Top of Data for analysis
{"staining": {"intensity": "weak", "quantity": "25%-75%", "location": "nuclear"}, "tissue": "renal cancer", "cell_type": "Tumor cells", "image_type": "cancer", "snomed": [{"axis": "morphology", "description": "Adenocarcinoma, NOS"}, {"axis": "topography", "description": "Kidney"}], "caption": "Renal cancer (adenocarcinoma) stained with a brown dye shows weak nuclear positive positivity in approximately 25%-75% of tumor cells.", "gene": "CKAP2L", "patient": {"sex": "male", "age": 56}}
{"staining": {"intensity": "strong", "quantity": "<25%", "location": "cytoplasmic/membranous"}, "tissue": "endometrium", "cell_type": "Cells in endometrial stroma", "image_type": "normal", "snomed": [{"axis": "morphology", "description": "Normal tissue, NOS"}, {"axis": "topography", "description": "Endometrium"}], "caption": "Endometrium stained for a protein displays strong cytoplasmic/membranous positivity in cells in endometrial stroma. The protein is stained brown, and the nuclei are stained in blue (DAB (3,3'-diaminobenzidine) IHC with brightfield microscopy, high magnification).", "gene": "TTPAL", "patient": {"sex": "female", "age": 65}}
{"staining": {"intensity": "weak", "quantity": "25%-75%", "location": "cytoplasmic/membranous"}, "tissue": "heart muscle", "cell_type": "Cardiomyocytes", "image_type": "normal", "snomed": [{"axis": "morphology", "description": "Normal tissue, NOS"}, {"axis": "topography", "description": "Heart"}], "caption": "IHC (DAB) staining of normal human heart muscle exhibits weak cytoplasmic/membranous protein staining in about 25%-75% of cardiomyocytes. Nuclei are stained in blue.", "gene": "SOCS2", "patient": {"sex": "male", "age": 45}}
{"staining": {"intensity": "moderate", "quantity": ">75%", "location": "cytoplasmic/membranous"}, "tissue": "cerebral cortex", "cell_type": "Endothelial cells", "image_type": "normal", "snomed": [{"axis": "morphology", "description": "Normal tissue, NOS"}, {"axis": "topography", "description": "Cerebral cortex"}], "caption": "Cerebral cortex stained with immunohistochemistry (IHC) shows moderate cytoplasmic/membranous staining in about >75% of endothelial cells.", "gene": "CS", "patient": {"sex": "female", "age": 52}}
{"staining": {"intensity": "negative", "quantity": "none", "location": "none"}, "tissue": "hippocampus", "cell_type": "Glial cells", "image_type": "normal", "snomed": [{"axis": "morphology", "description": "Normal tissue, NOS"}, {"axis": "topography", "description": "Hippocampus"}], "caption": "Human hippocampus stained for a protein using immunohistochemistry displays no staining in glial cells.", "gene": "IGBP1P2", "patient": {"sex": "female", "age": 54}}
Bottom of Data for analysis
# Problem to solve
Copy all of the listing above exactly, please.

# Expected answer
{"staining": {"intensity": "weak", "quantity": "25%-75%", "location": "nuclear"}, "tissue": "renal cancer", "cell_type": "Tumor cells", "image_type": "cancer", "snomed": [{"axis": "morphology", "description": "Adenocarcinoma, NOS"}, {"axis": "topography", "description": "Kidney"}], "caption": "Renal cancer (adenocarcinoma) stained with a brown dye shows weak nuclear positive positivity in approximately 25%-75% of tumor cells.", "gene": "CKAP2L", "patient": {"sex": "male", "age": 56}}
{"staining": {"intensity": "strong", "quantity": "<25%", "location": "cytoplasmic/membranous"}, "tissue": "endometrium", "cell_type": "Cells in endometrial stroma", "image_type": "normal", "snomed": [{"axis": "morphology", "description": "Normal tissue, NOS"}, {"axis": "topography", "description": "Endometrium"}], "caption": "Endometrium stained for a protein displays strong cytoplasmic/membranous positivity in cells in endometrial stroma. The protein is stained brown, and the nuclei are stained in blue (DAB (3,3'-diaminobenzidine) IHC with brightfield microscopy, high magnification).", "gene": "TTPAL", "patient": {"sex": "female", "age": 65}}
{"staining": {"intensity": "weak", "quantity": "25%-75%", "location": "cytoplasmic/membranous"}, "tissue": "heart muscle", "cell_type": "Cardiomyocytes", "image_type": "normal", "snomed": [{"axis": "morphology", "description": "Normal tissue, NOS"}, {"axis": "topography", "description": "Heart"}], "caption": "IHC (DAB) staining of normal human heart muscle exhibits weak cytoplasmic/membranous protein staining in about 25%-75% of cardiomyocytes. Nuclei are stained in blue.", "gene": "SOCS2", "patient": {"sex": "male", "age": 45}}
{"staining": {"intensity": "moderate", "quantity": ">75%", "location": "cytoplasmic/membranous"}, "tissue": "cerebral cortex", "cell_type": "Endothelial cells", "image_type": "normal", "snomed": [{"axis": "morphology", "description": "Normal tissue, NOS"}, {"axis": "topography", "description": "Cerebral cortex"}], "caption": "Cerebral cortex stained with immunohistochemistry (IHC) shows moderate cytoplasmic/membranous staining in about >75% of endothelial cells.", "gene": "CS", "patient": {"sex": "female", "age": 52}}
{"staining": {"intensity": "negative", "quantity": "none", "location": "none"}, "tissue": "hippocampus", "cell_type": "Glial cells", "image_type": "normal", "snomed": [{"axis": "morphology", "description": "Normal tissue, NOS"}, {"axis": "topography", "description": "Hippocampus"}], "caption": "Human hippocampus stained for a protein using immunohistochemistry displays no staining in glial cells.", "gene": "IGBP1P2", "patient": {"sex": "female", "age": 54}}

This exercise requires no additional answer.